WHAT YOU ARE ASKED TO DO ▸
Please reproduce all of the following data line for line, with no changes.

BEGIN RECORDS

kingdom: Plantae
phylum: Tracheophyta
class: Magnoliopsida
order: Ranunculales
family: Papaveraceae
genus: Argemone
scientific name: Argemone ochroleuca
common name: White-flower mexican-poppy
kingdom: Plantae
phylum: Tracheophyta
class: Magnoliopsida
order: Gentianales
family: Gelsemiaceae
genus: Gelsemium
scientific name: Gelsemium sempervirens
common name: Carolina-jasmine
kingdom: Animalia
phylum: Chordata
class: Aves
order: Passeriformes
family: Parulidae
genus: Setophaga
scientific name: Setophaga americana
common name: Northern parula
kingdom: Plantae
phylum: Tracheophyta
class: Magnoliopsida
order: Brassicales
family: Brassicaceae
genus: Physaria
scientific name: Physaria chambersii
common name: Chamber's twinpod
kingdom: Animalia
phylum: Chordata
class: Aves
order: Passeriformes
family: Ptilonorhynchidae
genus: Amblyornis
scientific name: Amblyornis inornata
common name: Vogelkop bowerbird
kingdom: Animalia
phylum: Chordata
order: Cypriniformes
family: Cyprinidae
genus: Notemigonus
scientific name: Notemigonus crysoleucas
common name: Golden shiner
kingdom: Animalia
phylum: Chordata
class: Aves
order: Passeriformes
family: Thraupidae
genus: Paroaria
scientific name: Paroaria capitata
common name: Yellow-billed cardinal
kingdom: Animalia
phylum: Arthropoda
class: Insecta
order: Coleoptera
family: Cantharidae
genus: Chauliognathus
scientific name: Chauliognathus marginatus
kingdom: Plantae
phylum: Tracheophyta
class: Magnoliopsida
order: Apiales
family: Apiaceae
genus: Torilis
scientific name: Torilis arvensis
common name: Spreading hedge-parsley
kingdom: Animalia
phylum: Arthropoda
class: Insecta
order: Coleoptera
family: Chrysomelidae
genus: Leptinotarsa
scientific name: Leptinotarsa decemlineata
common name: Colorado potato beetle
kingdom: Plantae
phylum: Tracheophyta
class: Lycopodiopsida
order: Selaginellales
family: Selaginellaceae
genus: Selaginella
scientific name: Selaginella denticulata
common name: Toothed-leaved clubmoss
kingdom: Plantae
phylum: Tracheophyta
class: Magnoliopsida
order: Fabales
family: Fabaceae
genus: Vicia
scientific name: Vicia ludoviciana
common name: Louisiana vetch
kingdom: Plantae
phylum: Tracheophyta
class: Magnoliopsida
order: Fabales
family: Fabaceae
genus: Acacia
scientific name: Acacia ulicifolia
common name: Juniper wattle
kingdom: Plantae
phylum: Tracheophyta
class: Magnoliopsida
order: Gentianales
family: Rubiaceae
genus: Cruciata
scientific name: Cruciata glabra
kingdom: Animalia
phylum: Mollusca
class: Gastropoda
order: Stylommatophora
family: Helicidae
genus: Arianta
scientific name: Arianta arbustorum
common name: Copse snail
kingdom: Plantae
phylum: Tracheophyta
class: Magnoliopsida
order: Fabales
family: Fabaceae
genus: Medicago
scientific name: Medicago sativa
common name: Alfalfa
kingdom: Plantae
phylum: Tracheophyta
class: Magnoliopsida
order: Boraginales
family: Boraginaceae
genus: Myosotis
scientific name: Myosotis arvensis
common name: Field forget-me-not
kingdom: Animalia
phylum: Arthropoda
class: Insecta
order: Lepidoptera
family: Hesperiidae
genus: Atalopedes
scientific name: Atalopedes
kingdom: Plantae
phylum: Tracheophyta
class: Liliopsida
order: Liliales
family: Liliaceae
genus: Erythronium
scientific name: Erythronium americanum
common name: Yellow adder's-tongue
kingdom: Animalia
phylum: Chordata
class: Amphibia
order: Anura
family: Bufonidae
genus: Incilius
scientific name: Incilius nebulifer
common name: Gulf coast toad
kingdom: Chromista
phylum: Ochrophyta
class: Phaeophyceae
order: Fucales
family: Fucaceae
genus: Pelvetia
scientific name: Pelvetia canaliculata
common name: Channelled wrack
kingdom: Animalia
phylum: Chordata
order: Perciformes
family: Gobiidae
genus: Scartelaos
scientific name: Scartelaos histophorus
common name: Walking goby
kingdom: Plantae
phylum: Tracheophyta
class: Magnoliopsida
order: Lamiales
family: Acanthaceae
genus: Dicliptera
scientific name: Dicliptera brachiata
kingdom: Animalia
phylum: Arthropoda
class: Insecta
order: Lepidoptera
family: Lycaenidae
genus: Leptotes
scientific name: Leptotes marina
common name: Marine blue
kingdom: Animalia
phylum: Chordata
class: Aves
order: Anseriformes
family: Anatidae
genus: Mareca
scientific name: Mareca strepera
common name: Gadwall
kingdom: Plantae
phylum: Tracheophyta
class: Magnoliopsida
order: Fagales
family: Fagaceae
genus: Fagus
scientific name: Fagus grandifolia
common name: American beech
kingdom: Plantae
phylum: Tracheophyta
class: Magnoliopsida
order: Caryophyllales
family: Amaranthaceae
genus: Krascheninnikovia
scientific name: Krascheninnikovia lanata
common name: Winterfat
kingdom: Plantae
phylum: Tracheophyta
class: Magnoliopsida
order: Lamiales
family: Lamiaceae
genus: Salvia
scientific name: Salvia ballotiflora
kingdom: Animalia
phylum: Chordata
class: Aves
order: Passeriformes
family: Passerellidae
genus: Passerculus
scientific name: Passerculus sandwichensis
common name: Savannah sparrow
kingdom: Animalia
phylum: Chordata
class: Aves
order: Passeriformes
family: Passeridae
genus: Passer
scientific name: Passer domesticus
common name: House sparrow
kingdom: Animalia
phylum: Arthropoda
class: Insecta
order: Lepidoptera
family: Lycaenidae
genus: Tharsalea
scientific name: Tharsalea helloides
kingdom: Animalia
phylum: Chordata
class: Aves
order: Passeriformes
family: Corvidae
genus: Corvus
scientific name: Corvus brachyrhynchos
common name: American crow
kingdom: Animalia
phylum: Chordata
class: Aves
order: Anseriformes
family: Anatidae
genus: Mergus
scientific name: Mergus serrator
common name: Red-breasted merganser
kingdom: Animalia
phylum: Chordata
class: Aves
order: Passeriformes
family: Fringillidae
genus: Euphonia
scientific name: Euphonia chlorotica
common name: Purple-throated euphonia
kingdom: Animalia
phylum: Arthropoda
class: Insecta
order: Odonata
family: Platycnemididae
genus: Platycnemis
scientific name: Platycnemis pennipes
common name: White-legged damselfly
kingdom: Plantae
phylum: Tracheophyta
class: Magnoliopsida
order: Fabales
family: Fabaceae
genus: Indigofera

END RECORDS

RESPONSE ▸
kingdom: Plantae
phylum: Tracheophyta
class: Magnoliopsida
order: Ranunculales
family: Papaveraceae
genus: Argemone
scientific name: Argemone ochroleuca
common name: White-flower mexican-poppy
kingdom: Plantae
phylum: Tracheophyta
class: Magnoliopsida
order: Gentianales
family: Gelsemiaceae
genus: Gelsemium
scientific name: Gelsemium sempervirens
common name: Carolina-jasmine
kingdom: Animalia
phylum: Chordata
class: Aves
order: Passeriformes
family: Parulidae
genus: Setophaga
scientific name: Setophaga americana
common name: Northern parula
kingdom: Plantae
phylum: Tracheophyta
class: Magnoliopsida
order: Brassicales
family: Brassicaceae
genus: Physaria
scientific name: Physaria chambersii
common name: Chamber's twinpod
kingdom: Animalia
phylum: Chordata
class: Aves
order: Passeriformes
family: Ptilonorhynchidae
genus: Amblyornis
scientific name: Amblyornis inornata
common name: Vogelkop bowerbird
kingdom: Animalia
phylum: Chordata
order: Cypriniformes
family: Cyprinidae
genus: Notemigonus
scientific name: Notemigonus crysoleucas
common name: Golden shiner
kingdom: Animalia
phylum: Chordata
class: Aves
order: Passeriformes
family: Thraupidae
genus: Paroaria
scientific name: Paroaria capitata
common name: Yellow-billed cardinal
kingdom: Animalia
phylum: Arthropoda
class: Insecta
order: Coleoptera
family: Cantharidae
genus: Chauliognathus
scientific name: Chauliognathus marginatus
kingdom: Plantae
phylum: Tracheophyta
class: Magnoliopsida
order: Apiales
family: Apiaceae
genus: Torilis
scientific name: Torilis arvensis
common name: Spreading hedge-parsley
kingdom: Animalia
phylum: Arthropoda
class: Insecta
order: Coleoptera
family: Chrysomelidae
genus: Leptinotarsa
scientific name: Leptinotarsa decemlineata
common name: Colorado potato beetle
kingdom: Plantae
phylum: Tracheophyta
class: Lycopodiopsida
order: Selaginellales
family: Selaginellaceae
genus: Selaginella
scientific name: Selaginella denticulata
common name: Toothed-leaved clubmoss
kingdom: Plantae
phylum: Tracheophyta
class: Magnoliopsida
order: Fabales
family: Fabaceae
genus: Vicia
scientific name: Vicia ludoviciana
common name: Louisiana vetch
kingdom: Plantae
phylum: Tracheophyta
class: Magnoliopsida
order: Fabales
family: Fabaceae
genus: Acacia
scientific name: Acacia ulicifolia
common name: Juniper wattle
kingdom: Plantae
phylum: Tracheophyta
class: Magnoliopsida
order: Gentianales
family: Rubiaceae
genus: Cruciata
scientific name: Cruciata glabra
kingdom: Animalia
phylum: Mollusca
class: Gastropoda
order: Stylommatophora
family: Helicidae
genus: Arianta
scientific name: Arianta arbustorum
common name: Copse snail
kingdom: Plantae
phylum: Tracheophyta
class: Magnoliopsida
order: Fabales
family: Fabaceae
genus: Medicago
scientific name: Medicago sativa
common name: Alfalfa
kingdom: Plantae
phylum: Tracheophyta
class: Magnoliopsida
order: Boraginales
family: Boraginaceae
genus: Myosotis
scientific name: Myosotis arvensis
common name: Field forget-me-not
kingdom: Animalia
phylum: Arthropoda
class: Insecta
order: Lepidoptera
family: Hesperiidae
genus: Atalopedes
scientific name: Atalopedes
kingdom: Plantae
phylum: Tracheophyta
class: Liliopsida
order: Liliales
family: Liliaceae
genus: Erythronium
scientific name: Erythronium americanum
common name: Yellow adder's-tongue
kingdom: Animalia
phylum: Chordata
class: Amphibia
order: Anura
family: Bufonidae
genus: Incilius
scientific name: Incilius nebulifer
common name: Gulf coast toad
kingdom: Chromista
phylum: Ochrophyta
class: Phaeophyceae
order: Fucales
family: Fucaceae
genus: Pelvetia
scientific name: Pelvetia canaliculata
common name: Channelled wrack
kingdom: Animalia
phylum: Chordata
order: Perciformes
family: Gobiidae
genus: Scartelaos
scientific name: Scartelaos histophorus
common name: Walking goby
kingdom: Plantae
phylum: Tracheophyta
class: Magnoliopsida
order: Lamiales
family: Acanthaceae
genus: Dicliptera
scientific name: Dicliptera brachiata
kingdom: Animalia
phylum: Arthropoda
class: Insecta
order: Lepidoptera
family: Lycaenidae
genus: Leptotes
scientific name: Leptotes marina
common name: Marine blue
kingdom: Animalia
phylum: Chordata
class: Aves
order: Anseriformes
family: Anatidae
genus: Mareca
scientific name: Mareca strepera
common name: Gadwall
kingdom: Plantae
phylum: Tracheophyta
class: Magnoliopsida
order: Fagales
family: Fagaceae
genus: Fagus
scientific name: Fagus grandifolia
common name: American beech
kingdom: Plantae
phylum: Tracheophyta
class: Magnoliopsida
order: Caryophyllales
family: Amaranthaceae
genus: Krascheninnikovia
scientific name: Krascheninnikovia lanata
common name: Winterfat
kingdom: Plantae
phylum: Tracheophyta
class: Magnoliopsida
order: Lamiales
family: Lamiaceae
genus: Salvia
scientific name: Salvia ballotiflora
kingdom: Animalia
phylum: Chordata
class: Aves
order: Passeriformes
family: Passerellidae
genus: Passerculus
scientific name: Passerculus sandwichensis
common name: Savannah sparrow
kingdom: Animalia
phylum: Chordata
class: Aves
order: Passeriformes
family: Passeridae
genus: Passer
scientific name: Passer domesticus
common name: House sparrow
kingdom: Animalia
phylum: Arthropoda
class: Insecta
order: Lepidoptera
family: Lycaenidae
genus: Tharsalea
scientific name: Tharsalea helloides
kingdom: Animalia
phylum: Chordata
class: Aves
order: Passeriformes
family: Corvidae
genus: Corvus
scientific name: Corvus brachyrhynchos
common name: American crow
kingdom: Animalia
phylum: Chordata
class: Aves
order: Anseriformes
family: Anatidae
genus: Mergus
scientific name: Mergus serrator
common name: Red-breasted merganser
kingdom: Animalia
phylum: Chordata
class: Aves
order: Passeriformes
family: Fringillidae
genus: Euphonia
scientific name: Euphonia chlorotica
common name: Purple-throated euphonia
kingdom: Animalia
phylum: Arthropoda
class: Insecta
order: Odonata
family: Platycnemididae
genus: Platycnemis
scientific name: Platycnemis pennipes
common name: White-legged damselfly
kingdom: Plantae
phylum: Tracheophyta
class: Magnoliopsida
order: Fabales
family: Fabaceae
genus: Indigofera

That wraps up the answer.